**INSTRUCTION**
Copy the lines below word for word, starting at the line containing "kingdom: Animalia" and ending at the line containing "genus: Indigofera", with both of those lines included. Leave the pictures out of your copy.

**Stored items**
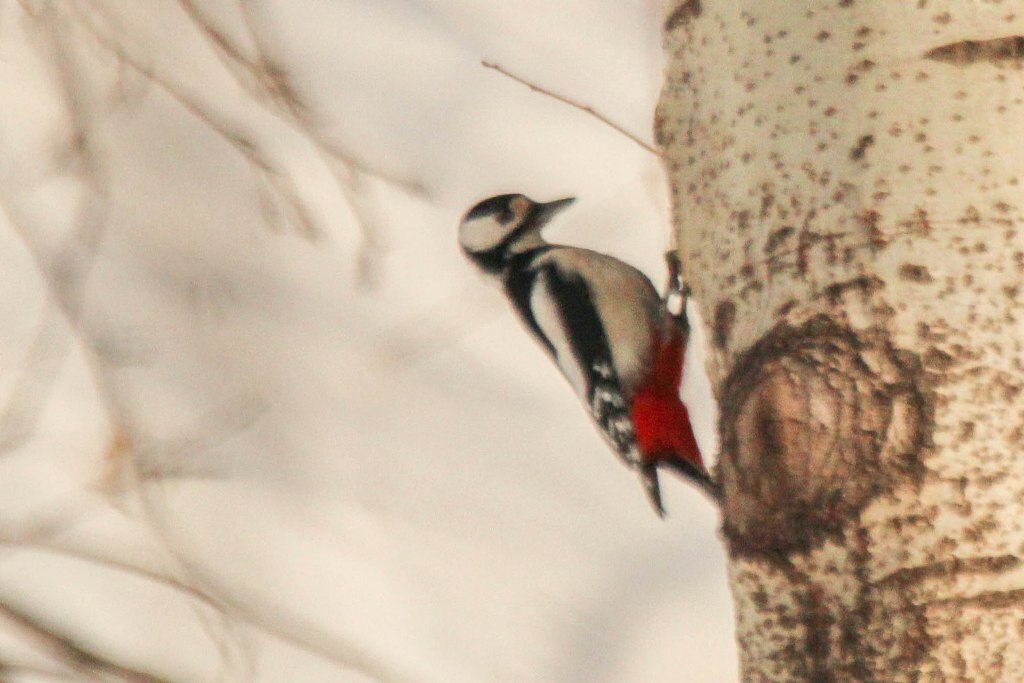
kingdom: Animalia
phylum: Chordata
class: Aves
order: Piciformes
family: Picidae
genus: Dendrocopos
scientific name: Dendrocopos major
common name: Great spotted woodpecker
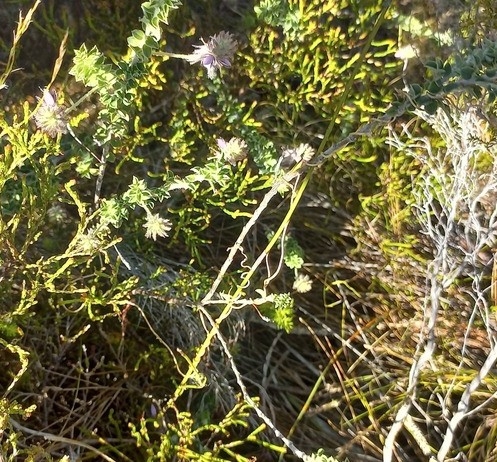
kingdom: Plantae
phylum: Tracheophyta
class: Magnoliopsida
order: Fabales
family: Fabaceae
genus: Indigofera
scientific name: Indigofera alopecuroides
...
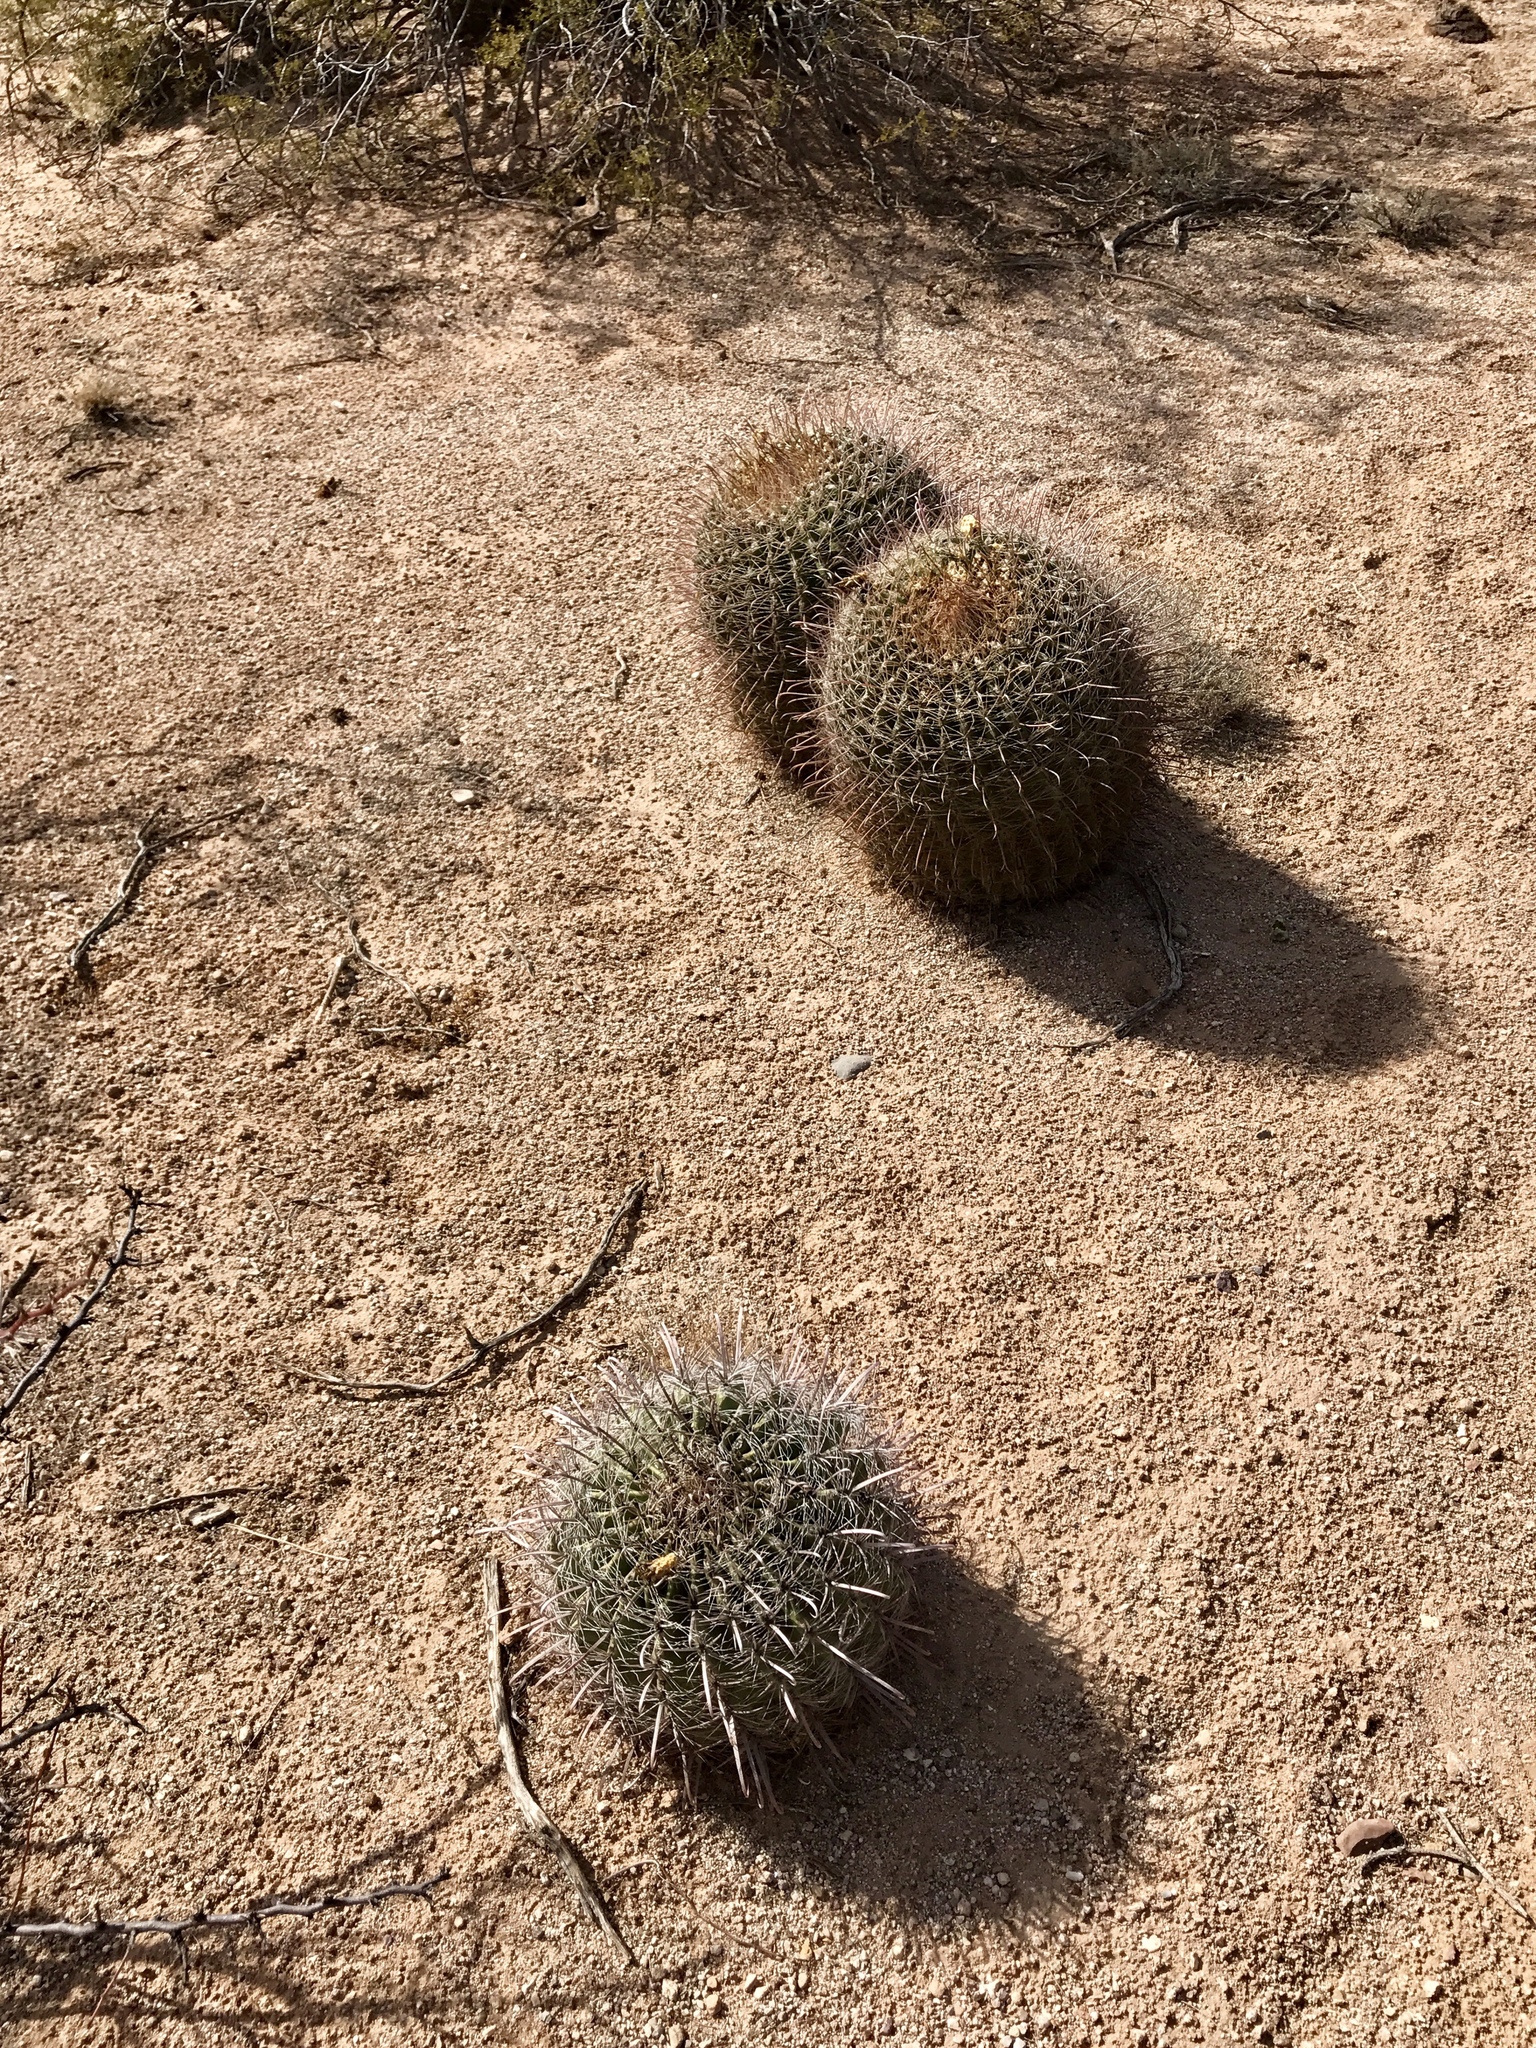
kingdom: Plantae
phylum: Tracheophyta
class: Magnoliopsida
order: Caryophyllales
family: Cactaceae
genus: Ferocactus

**EXERCISE RESULT**
kingdom: Animalia
phylum: Chordata
class: Aves
order: Piciformes
family: Picidae
genus: Dendrocopos
scientific name: Dendrocopos major
common name: Great spotted woodpecker
kingdom: Plantae
phylum: Tracheophyta
class: Magnoliopsida
order: Fabales
family: Fabaceae
genus: Indigofera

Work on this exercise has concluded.